Task directions: Please reproduce the records exactly, leaving out any pictures.

Task material:

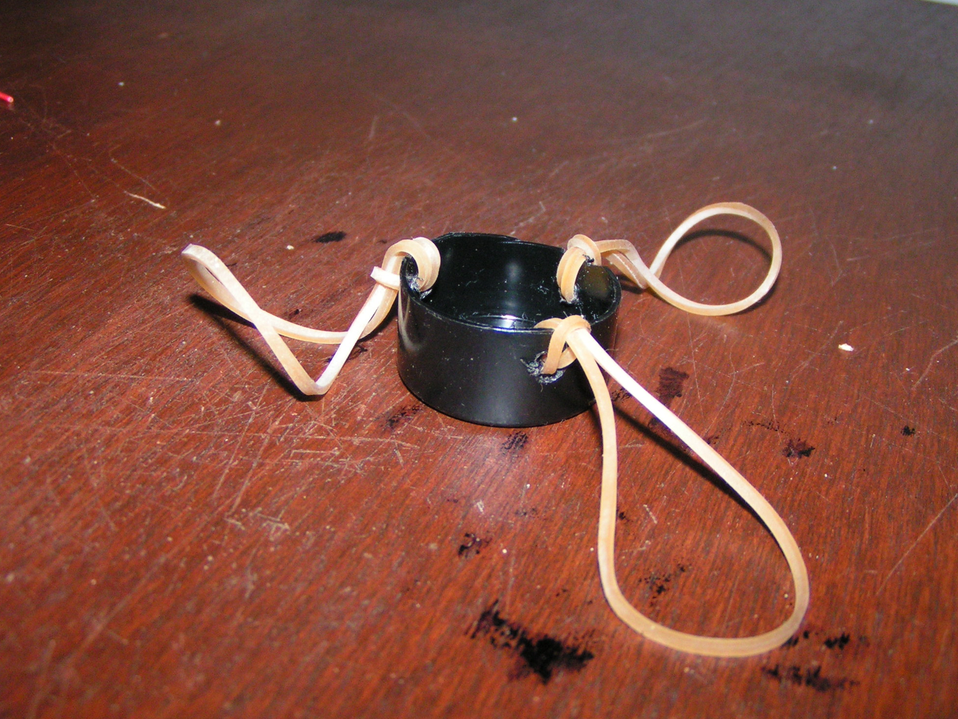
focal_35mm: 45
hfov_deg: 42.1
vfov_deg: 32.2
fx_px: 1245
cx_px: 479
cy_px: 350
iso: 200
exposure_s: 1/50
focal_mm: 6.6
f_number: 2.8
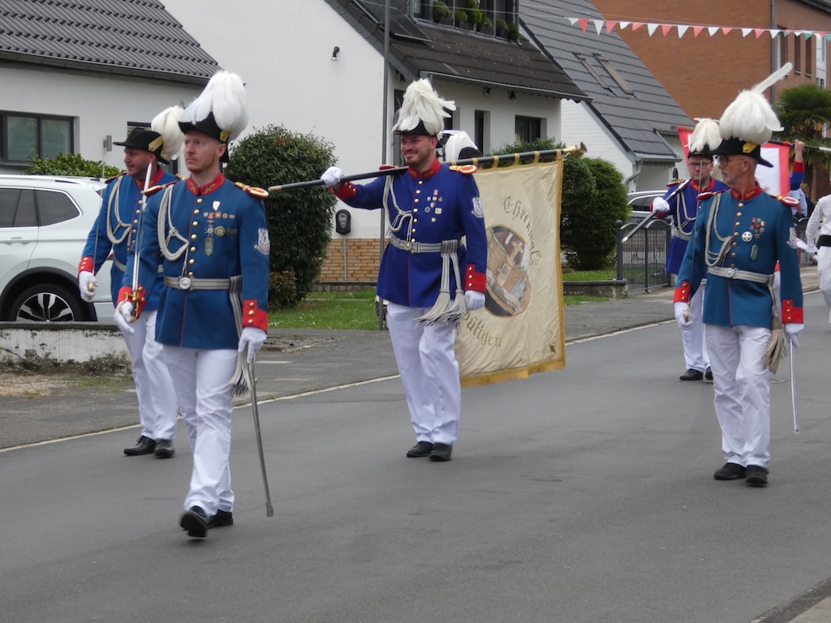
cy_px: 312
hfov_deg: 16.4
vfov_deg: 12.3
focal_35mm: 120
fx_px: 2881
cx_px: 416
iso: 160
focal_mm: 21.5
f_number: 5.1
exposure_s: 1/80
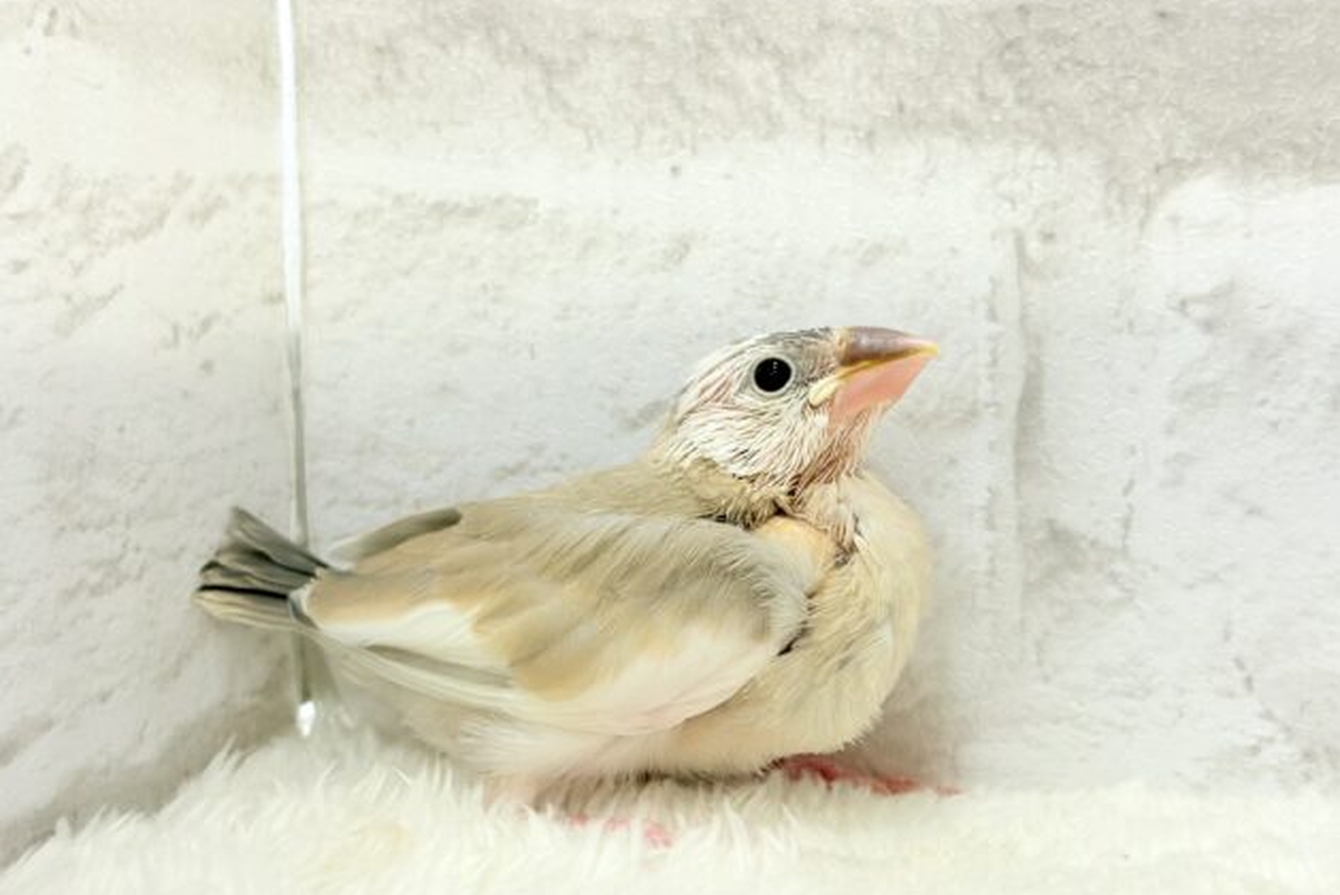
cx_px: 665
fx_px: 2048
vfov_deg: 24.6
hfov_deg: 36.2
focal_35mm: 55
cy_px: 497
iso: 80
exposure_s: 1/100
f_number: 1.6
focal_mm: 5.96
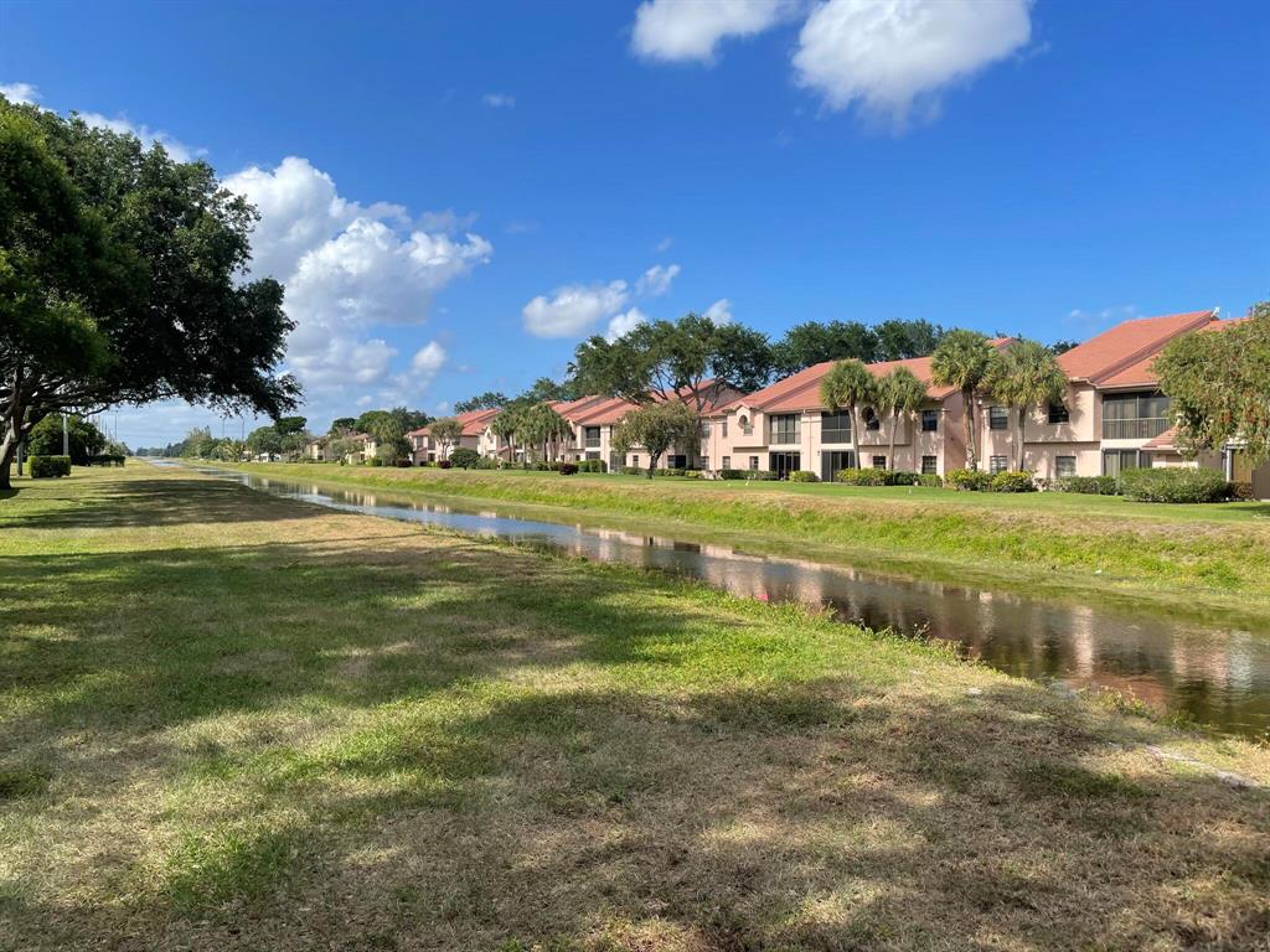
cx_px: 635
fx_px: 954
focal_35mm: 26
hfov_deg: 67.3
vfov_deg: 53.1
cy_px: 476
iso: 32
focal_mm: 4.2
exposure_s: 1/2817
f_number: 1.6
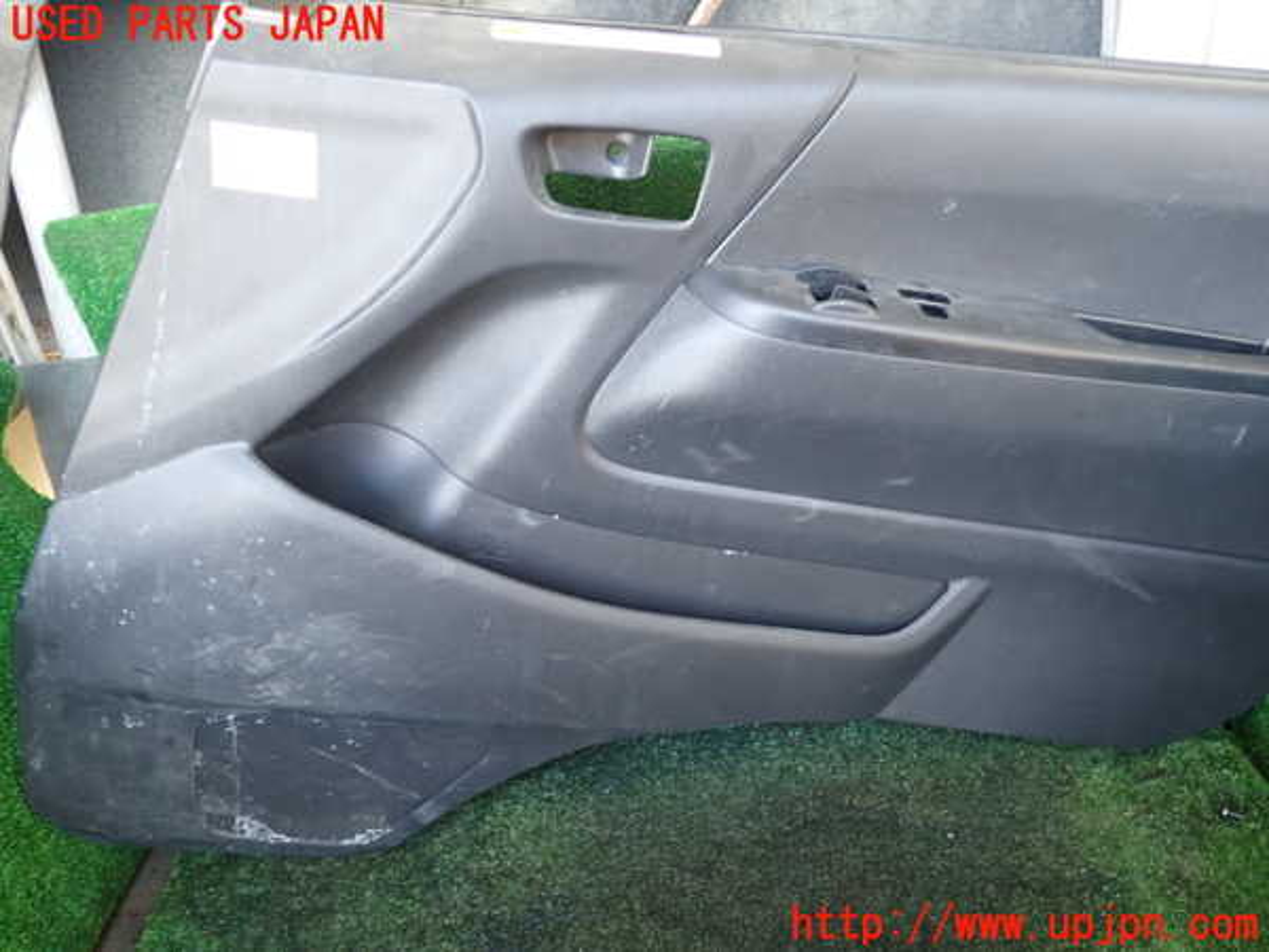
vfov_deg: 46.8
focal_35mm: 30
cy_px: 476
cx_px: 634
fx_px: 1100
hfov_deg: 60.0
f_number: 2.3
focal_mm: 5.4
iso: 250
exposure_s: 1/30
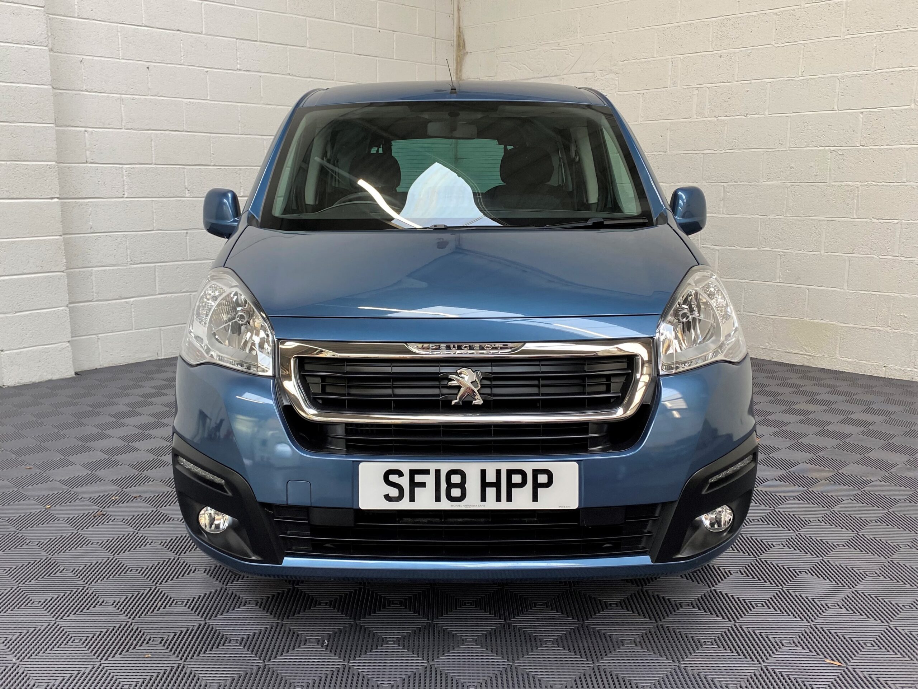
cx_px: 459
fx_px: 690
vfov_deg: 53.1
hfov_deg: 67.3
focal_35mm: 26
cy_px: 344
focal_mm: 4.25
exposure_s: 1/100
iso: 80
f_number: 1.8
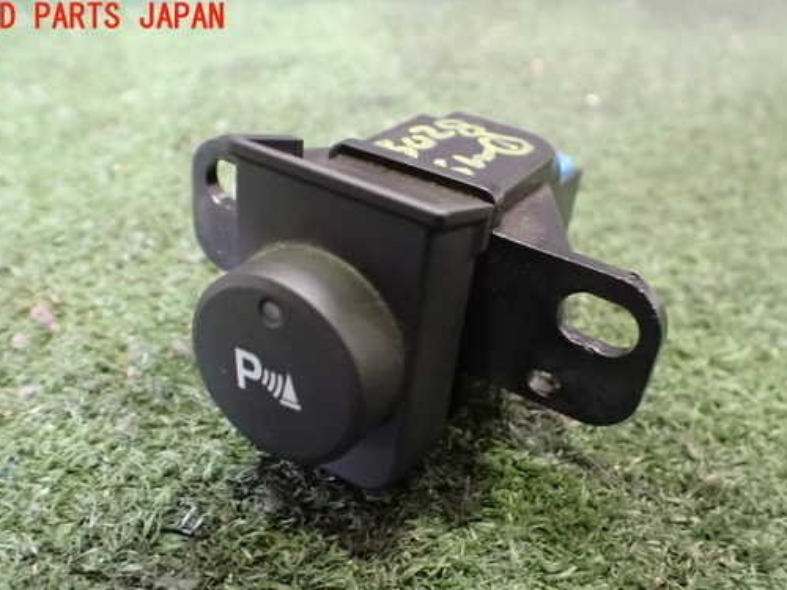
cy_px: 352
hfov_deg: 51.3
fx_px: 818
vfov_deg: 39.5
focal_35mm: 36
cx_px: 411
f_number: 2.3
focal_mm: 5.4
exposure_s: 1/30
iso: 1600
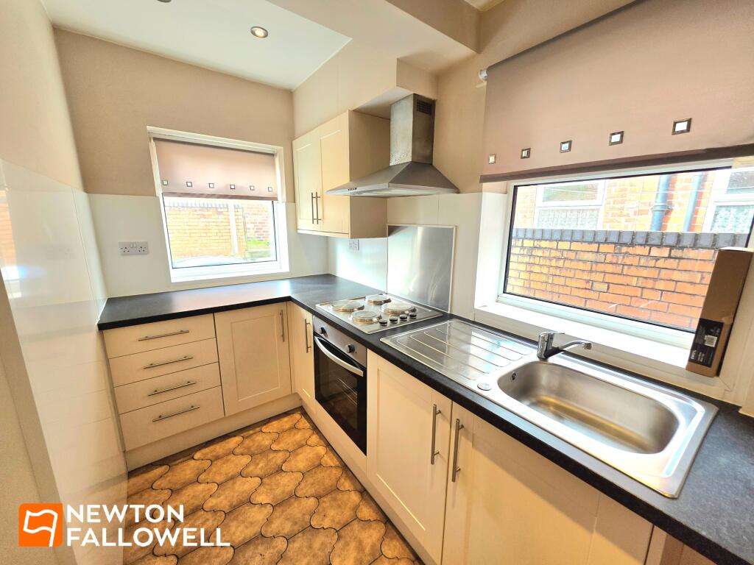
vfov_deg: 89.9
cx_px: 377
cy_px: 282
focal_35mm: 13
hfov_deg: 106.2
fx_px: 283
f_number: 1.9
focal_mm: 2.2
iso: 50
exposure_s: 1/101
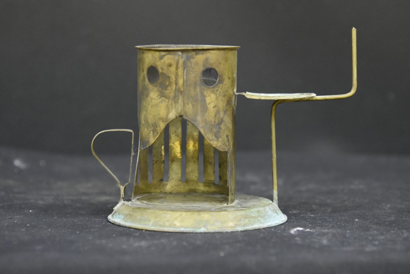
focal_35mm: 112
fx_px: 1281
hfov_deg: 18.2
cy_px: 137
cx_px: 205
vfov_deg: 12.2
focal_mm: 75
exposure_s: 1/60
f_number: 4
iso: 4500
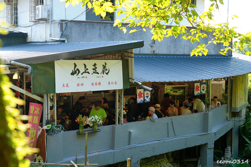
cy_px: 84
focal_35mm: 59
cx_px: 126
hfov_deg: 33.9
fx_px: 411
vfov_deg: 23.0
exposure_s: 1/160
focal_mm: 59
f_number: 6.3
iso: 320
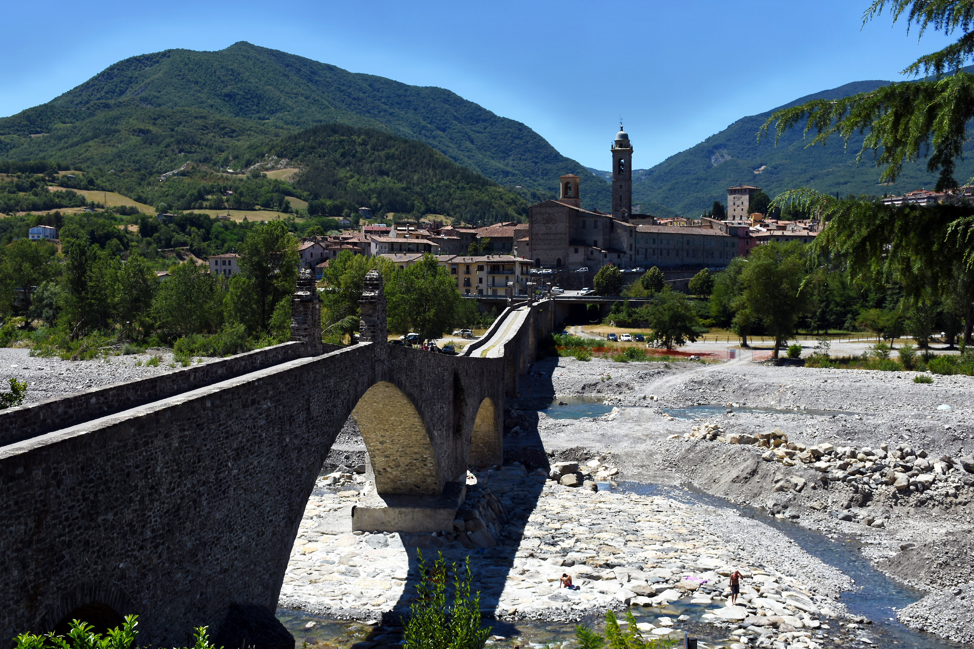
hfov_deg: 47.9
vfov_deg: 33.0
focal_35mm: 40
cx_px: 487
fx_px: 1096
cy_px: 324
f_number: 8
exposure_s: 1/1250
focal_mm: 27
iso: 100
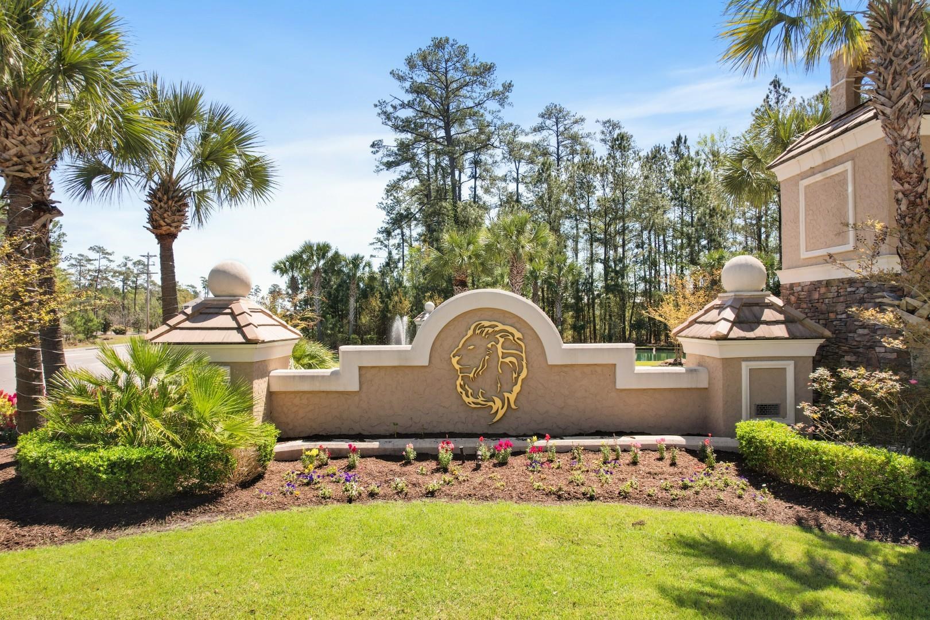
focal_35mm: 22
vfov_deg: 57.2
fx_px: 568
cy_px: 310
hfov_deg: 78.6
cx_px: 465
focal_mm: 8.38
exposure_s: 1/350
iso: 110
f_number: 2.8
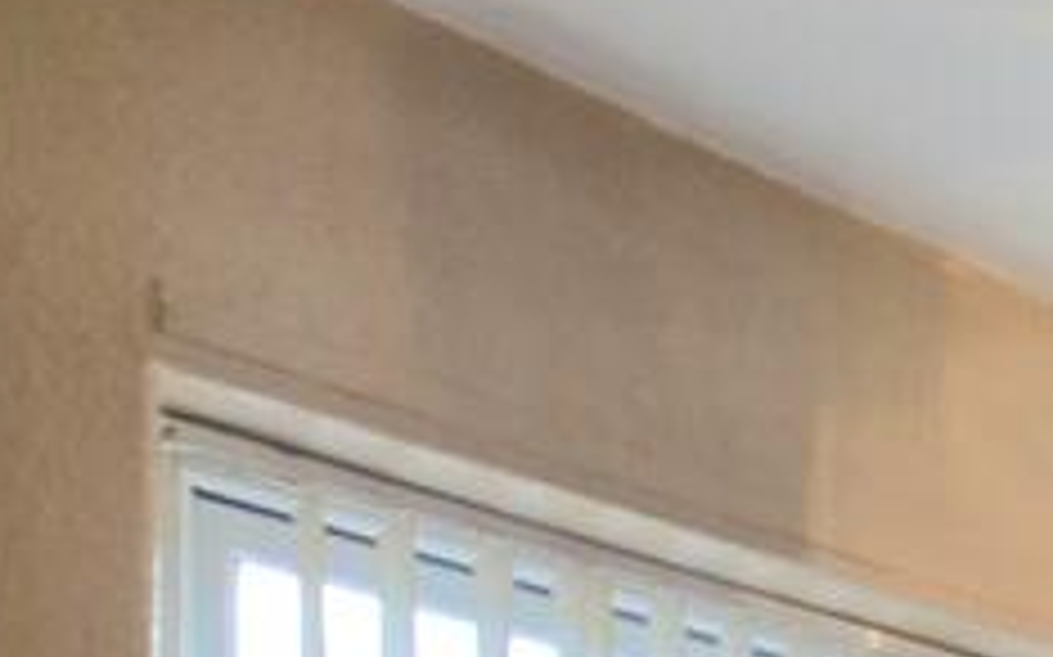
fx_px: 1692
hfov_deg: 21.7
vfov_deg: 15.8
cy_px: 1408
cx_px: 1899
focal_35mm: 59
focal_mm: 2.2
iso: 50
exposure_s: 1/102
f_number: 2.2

Response to this task:
focal_35mm: 45
hfov_deg: 42.1
vfov_deg: 32.2
fx_px: 1245
cx_px: 479
cy_px: 350
iso: 200
exposure_s: 1/50
focal_mm: 6.6
f_number: 2.8
cy_px: 312
hfov_deg: 16.4
vfov_deg: 12.3
focal_35mm: 120
fx_px: 2881
cx_px: 416
iso: 160
focal_mm: 21.5
f_number: 5.1
exposure_s: 1/80
cx_px: 665
fx_px: 2048
vfov_deg: 24.6
hfov_deg: 36.2
focal_35mm: 55
cy_px: 497
iso: 80
exposure_s: 1/100
f_number: 1.6
focal_mm: 5.96
cx_px: 635
fx_px: 954
focal_35mm: 26
hfov_deg: 67.3
vfov_deg: 53.1
cy_px: 476
iso: 32
focal_mm: 4.2
exposure_s: 1/2817
f_number: 1.6
vfov_deg: 46.8
focal_35mm: 30
cy_px: 476
cx_px: 634
fx_px: 1100
hfov_deg: 60.0
f_number: 2.3
focal_mm: 5.4
iso: 250
exposure_s: 1/30
cx_px: 459
fx_px: 690
vfov_deg: 53.1
hfov_deg: 67.3
focal_35mm: 26
cy_px: 344
focal_mm: 4.25
exposure_s: 1/100
iso: 80
f_number: 1.8
cy_px: 352
hfov_deg: 51.3
fx_px: 818
vfov_deg: 39.5
focal_35mm: 36
cx_px: 411
f_number: 2.3
focal_mm: 5.4
exposure_s: 1/30
iso: 1600
vfov_deg: 89.9
cx_px: 377
cy_px: 282
focal_35mm: 13
hfov_deg: 106.2
fx_px: 283
f_number: 1.9
focal_mm: 2.2
iso: 50
exposure_s: 1/101
focal_35mm: 112
fx_px: 1281
hfov_deg: 18.2
cy_px: 137
cx_px: 205
vfov_deg: 12.2
focal_mm: 75
exposure_s: 1/60
f_number: 4
iso: 4500
cy_px: 84
focal_35mm: 59
cx_px: 126
hfov_deg: 33.9
fx_px: 411
vfov_deg: 23.0
exposure_s: 1/160
focal_mm: 59
f_number: 6.3
iso: 320
hfov_deg: 47.9
vfov_deg: 33.0
focal_35mm: 40
cx_px: 487
fx_px: 1096
cy_px: 324
f_number: 8
exposure_s: 1/1250
focal_mm: 27
iso: 100
focal_35mm: 22
vfov_deg: 57.2
fx_px: 568
cy_px: 310
hfov_deg: 78.6
cx_px: 465
focal_mm: 8.38
exposure_s: 1/350
iso: 110
f_number: 2.8
fx_px: 1692
hfov_deg: 21.7
vfov_deg: 15.8
cy_px: 1408
cx_px: 1899
focal_35mm: 59
focal_mm: 2.2
iso: 50
exposure_s: 1/102
f_number: 2.2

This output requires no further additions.